» What this task involves:
Retype, without any change, the part of the records that opens with the line containing "genus: Quercus" and closes with the line containing "genus: Anas", including both of those lines.

------------------------------

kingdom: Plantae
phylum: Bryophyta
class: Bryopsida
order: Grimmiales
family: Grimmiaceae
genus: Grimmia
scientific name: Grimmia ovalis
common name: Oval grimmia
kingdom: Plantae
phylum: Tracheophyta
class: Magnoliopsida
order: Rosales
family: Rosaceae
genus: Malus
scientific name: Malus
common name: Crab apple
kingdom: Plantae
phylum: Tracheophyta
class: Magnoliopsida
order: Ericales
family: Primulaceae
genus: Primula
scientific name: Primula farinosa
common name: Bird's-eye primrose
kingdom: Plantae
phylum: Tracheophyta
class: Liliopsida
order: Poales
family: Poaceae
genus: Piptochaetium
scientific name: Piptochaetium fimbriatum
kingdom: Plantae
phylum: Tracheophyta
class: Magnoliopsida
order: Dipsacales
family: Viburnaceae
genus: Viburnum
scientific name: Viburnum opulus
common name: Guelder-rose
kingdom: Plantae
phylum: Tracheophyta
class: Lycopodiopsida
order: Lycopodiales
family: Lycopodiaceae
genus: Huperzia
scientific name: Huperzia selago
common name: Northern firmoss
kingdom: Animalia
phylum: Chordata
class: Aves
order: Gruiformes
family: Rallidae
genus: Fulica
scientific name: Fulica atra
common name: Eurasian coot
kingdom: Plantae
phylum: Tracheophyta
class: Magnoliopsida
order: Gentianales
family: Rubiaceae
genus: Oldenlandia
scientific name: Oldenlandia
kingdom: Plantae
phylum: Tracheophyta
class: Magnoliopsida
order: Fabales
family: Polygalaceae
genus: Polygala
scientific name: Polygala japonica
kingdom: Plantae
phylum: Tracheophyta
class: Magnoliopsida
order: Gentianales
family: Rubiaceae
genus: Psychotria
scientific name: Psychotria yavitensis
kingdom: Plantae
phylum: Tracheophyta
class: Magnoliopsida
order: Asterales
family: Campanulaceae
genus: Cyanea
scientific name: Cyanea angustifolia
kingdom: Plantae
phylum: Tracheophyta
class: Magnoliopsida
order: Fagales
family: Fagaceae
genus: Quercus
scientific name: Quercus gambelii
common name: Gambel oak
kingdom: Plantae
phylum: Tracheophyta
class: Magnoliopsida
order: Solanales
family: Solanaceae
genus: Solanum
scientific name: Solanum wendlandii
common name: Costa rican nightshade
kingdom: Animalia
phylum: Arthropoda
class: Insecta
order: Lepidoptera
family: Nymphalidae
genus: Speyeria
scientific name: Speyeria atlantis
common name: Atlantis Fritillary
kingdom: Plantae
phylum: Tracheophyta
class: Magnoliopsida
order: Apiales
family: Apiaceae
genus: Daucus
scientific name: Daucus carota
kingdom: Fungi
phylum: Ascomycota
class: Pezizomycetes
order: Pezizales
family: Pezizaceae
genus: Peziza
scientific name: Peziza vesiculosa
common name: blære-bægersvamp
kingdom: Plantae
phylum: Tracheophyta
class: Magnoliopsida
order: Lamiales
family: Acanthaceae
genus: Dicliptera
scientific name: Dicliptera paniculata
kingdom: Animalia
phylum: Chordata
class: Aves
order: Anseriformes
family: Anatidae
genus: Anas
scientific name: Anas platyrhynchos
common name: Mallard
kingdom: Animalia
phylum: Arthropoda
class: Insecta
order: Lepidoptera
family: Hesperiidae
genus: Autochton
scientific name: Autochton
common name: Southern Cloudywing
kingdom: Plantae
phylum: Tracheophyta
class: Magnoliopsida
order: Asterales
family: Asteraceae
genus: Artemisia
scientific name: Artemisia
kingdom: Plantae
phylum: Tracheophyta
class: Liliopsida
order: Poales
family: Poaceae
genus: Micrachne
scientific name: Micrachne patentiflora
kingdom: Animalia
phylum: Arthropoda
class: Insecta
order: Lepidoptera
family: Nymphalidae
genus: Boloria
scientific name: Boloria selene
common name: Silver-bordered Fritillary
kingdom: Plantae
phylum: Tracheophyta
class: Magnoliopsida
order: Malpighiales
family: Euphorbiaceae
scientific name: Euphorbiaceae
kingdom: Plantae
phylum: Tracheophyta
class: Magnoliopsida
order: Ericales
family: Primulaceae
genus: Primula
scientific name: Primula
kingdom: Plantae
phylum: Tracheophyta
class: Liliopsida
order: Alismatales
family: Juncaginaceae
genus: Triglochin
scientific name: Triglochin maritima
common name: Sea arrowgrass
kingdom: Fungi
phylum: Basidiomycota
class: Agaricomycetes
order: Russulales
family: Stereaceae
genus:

------------------------------

» Solution for this exercise:
genus: Quercus
scientific name: Quercus gambelii
common name: Gambel oak
kingdom: Plantae
phylum: Tracheophyta
class: Magnoliopsida
order: Solanales
family: Solanaceae
genus: Solanum
scientific name: Solanum wendlandii
common name: Costa rican nightshade
kingdom: Animalia
phylum: Arthropoda
class: Insecta
order: Lepidoptera
family: Nymphalidae
genus: Speyeria
scientific name: Speyeria atlantis
common name: Atlantis Fritillary
kingdom: Plantae
phylum: Tracheophyta
class: Magnoliopsida
order: Apiales
family: Apiaceae
genus: Daucus
scientific name: Daucus carota
kingdom: Fungi
phylum: Ascomycota
class: Pezizomycetes
order: Pezizales
family: Pezizaceae
genus: Peziza
scientific name: Peziza vesiculosa
common name: blære-bægersvamp
kingdom: Plantae
phylum: Tracheophyta
class: Magnoliopsida
order: Lamiales
family: Acanthaceae
genus: Dicliptera
scientific name: Dicliptera paniculata
kingdom: Animalia
phylum: Chordata
class: Aves
order: Anseriformes
family: Anatidae
genus: Anas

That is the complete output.